Finding Roots and Continuity of Functions

[dekoi]

I recently finished a homework assignment with the exceptions of the following:

1.) f(x) =x^3 - x^2 + x, show there is a number c such that f(c)=10.

f(x) can be equated to 10, but I'm not quite sure how to solve the equation from that point.

2.) Prove that the equation has at least one real root.

e^x = 2 - x

In order to understand this question, i attempted to carry the same procedure with another equation: y = x^2 + x + 2. If the discriminant is 0, then there is a single root. If the discriminant is <0, no roots, and >0, multiple roots. But the same procedure doesn't work with the above equation, or for cubics, quartics, etc.

3.) For what values of x is F continuous?

f(x) = [ 0 if x is rational, 1 if x is irrational

I understand that the function can never be continuous, since it oscillates between 0 and 1 infinitely. But can anyone clarify what the following text means:
http://mathworld.wolfram.com/images/equations/DirichletFunction/equation3.gif

 

[AKG]

1) You want to show that there is some x solving the equation:

x³ - x² + x - 10 = 0

Well you know the polynomial p defined by p(x) = x³ - x² + x - 10 is continuous, so you can apply the intermediate value theorem. That is, if you can find a number x' such that p(x') < 0 and a number x'' such that p(x'') > 0 then you know that there is a number c between x' and x'' (x' may be larger than x'' or may be smaller, doesn't matter) such that p(c) = 0, and such a c will be the c you're looking for.

2) Try same technique as above.

3) You're right that f is not continuous, but are you sure you know why? The function that is 0 on (0,1) then 1 on (1,2) then 0 again on (2,3) then 1 on (3, 4) then 0 on (4,5) then 1 on (5,6), etc. also "oscillates" between 0 and 1, but it has many points of continuity. Also, I don't know if "oscillates" is the correct term. Chances are you know why f is nowhere continuous, and your justification, "since it oscillates between 0 and 1 infinitely" was just an abbreviated version of the actual reasoning, but just in case it's not and you think that statement is sufficient, you should probably do a $\epsilon - \delta$ proof to be sure you know why. Either way, it would be good exercise to do the proof.

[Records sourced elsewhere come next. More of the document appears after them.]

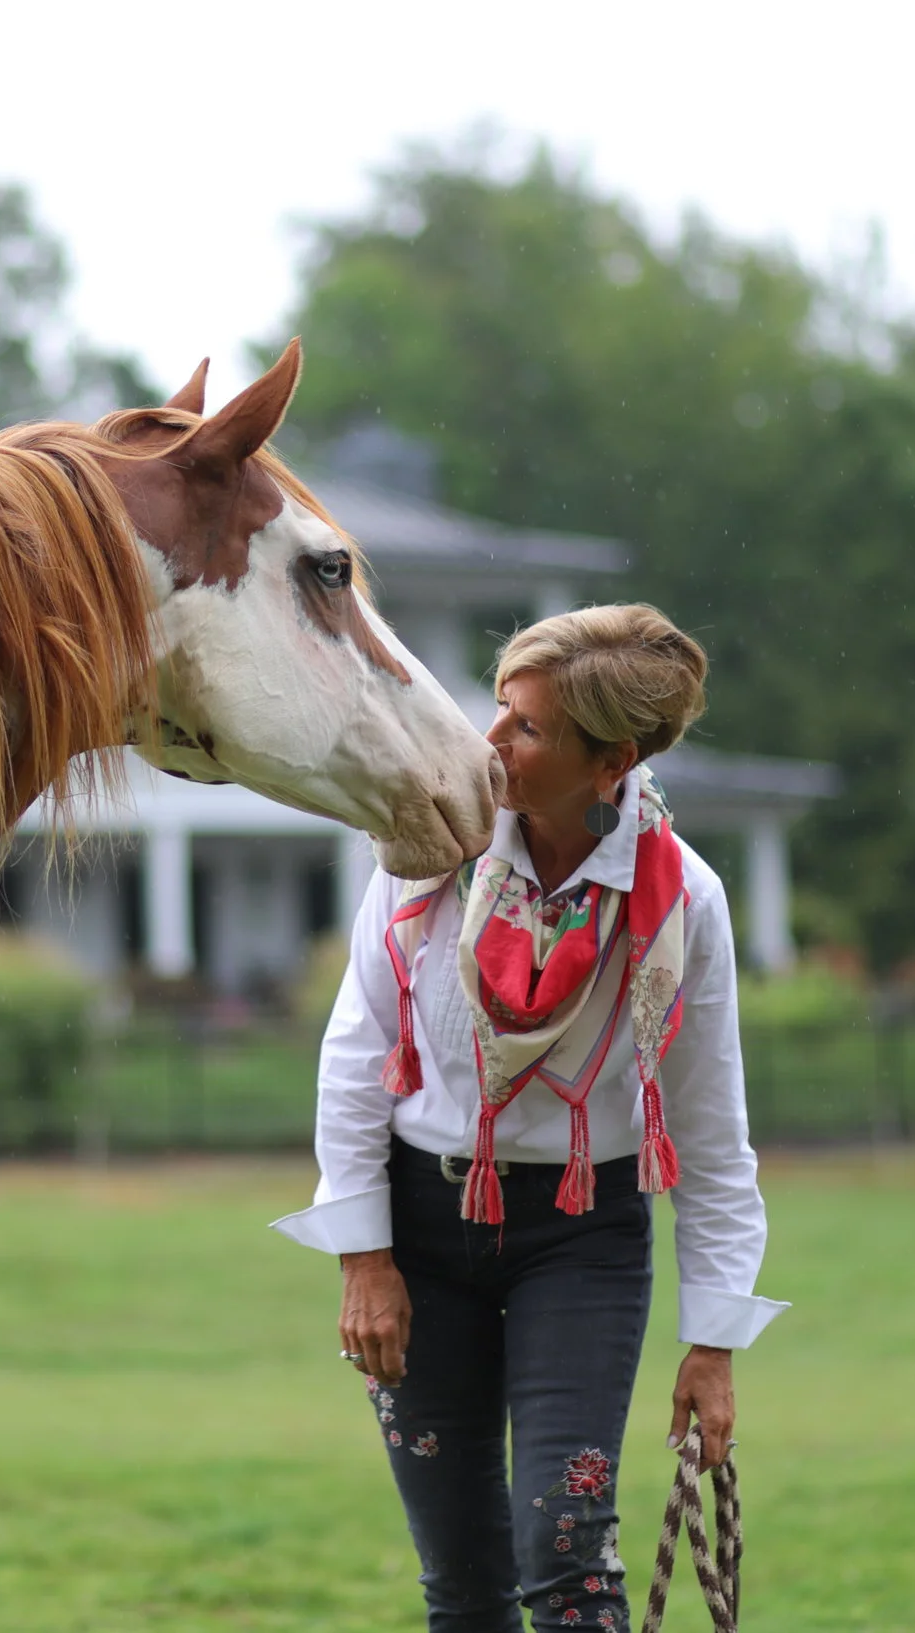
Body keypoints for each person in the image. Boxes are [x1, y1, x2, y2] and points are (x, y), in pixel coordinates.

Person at [272, 604, 787, 1633]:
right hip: (417, 1230)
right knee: (461, 1575)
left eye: (526, 727)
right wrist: (361, 1257)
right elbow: (355, 1056)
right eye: (497, 710)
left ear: (614, 761)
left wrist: (714, 1342)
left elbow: (712, 1134)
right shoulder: (428, 843)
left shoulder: (682, 899)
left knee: (563, 1538)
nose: (488, 740)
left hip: (583, 1236)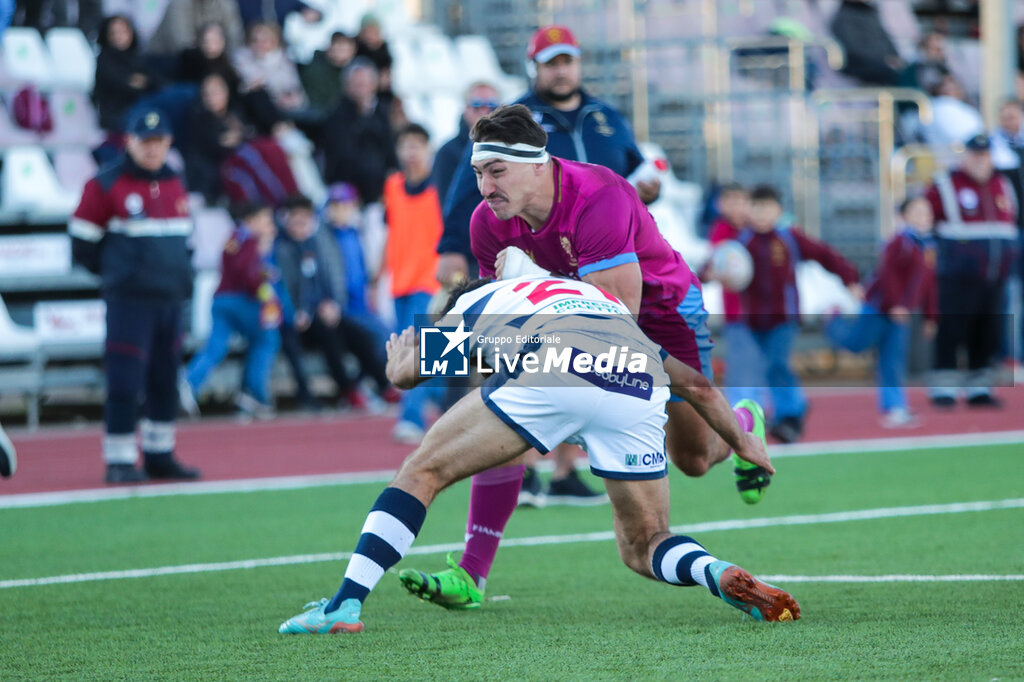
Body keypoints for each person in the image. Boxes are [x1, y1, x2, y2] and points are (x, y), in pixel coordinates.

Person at [398, 105, 771, 609]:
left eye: (496, 172)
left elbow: (618, 325)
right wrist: (426, 360)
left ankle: (743, 424)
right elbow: (496, 321)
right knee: (498, 394)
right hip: (577, 322)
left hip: (658, 313)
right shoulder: (488, 223)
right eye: (478, 173)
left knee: (696, 459)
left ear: (536, 163)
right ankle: (472, 572)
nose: (484, 188)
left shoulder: (600, 196)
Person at [278, 275, 800, 634]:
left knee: (421, 471)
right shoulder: (586, 296)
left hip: (553, 365)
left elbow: (408, 374)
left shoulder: (472, 304)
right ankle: (717, 572)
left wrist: (398, 360)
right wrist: (744, 442)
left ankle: (343, 603)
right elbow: (698, 387)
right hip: (634, 374)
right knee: (645, 543)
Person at [438, 26, 660, 505]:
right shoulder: (516, 119)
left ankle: (561, 471)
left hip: (611, 251)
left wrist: (647, 188)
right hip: (540, 254)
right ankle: (515, 463)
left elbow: (639, 167)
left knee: (591, 363)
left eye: (568, 60)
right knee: (531, 351)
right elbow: (469, 181)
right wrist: (450, 244)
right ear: (534, 67)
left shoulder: (605, 116)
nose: (561, 70)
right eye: (551, 61)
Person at [69, 109, 201, 484]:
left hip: (170, 300)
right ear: (129, 141)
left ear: (168, 144)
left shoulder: (175, 180)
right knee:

What is it that you don't understand about the function $D_M$? It is 0 when x is irrational, and 1/b when x is rational. But what's b? Well when x is rational, it can be expressed as the ratio of two integers, i.e. as a/b. For each rational you know there is a reduced form, so 2/4, 100/200, and 1/2 are all the same number but 1/2 is the reduced form. In this case, b=2, so f(100/200) = f(0.5) = f(1/2) = 1/2. Another example, f(100/150) = 1/3. This function is continuous at every irrational and discontinuous at every rational. Can you prove it?

 

[Werg22]

Here is how to solve a 3rd degree equation;

General cubic form:
y^3 + by^2 + cy + d=0

1.Let y=x-b/3

show that;

x^3 + px + q=0

2.In the equation
x^3 + px + q=0

Let x=H+K, such as 3HK=-p

3.Show that

-q=H^3 + K^3

4.Solve for K in 3HK=-p and replace in H^3 + K^3=-q then show that

H=(-q/2 +/- (q^2/4 + p^3/27)^1/2)^1/3

5. Repeating step 3 and 4 we find out that

K=(-q/2 +/- (q^2/4 + p^3/27)^1/2)^1/3 also.

6.Since x=H+K, then

x=(-q/2 +/- (q^2/4 + p^3/27)^1/2)^1/3 + (-q/2 +/- (q^2/4 +p^3/27)^1/2)^1/3

Then solve for y.

 

[HallsofIvy]

Oh, please don't! The point of this problem was NOT to solve the equation but to use continuity to show that it HAS a solution.
f(x)= x³ - x^2 + x

f(0)= 0, f(1)= 1- 1+1= 2, f(2)= 8- 4+ 2= 6, f(3)= 27- 9+ 3= 21!

I now know, because f(x) is a polynomial and so continuous for all x, that there exist a number x (in fact, between 2 and 3) such that f(x)= 10.

 

[Werg22]

You could also use the odd degree theorem;

x^3 - x^2 + x -10, has to have a solution c such as f(c)=0

Proof: For a large positive value of x^3, x^3> x^2 + 10 - x
then f(x)>0
For a small negative value of x, x^3 <x^2 + 10 - x
then f(x)<0

Since the function is continuous, it has to have a 0.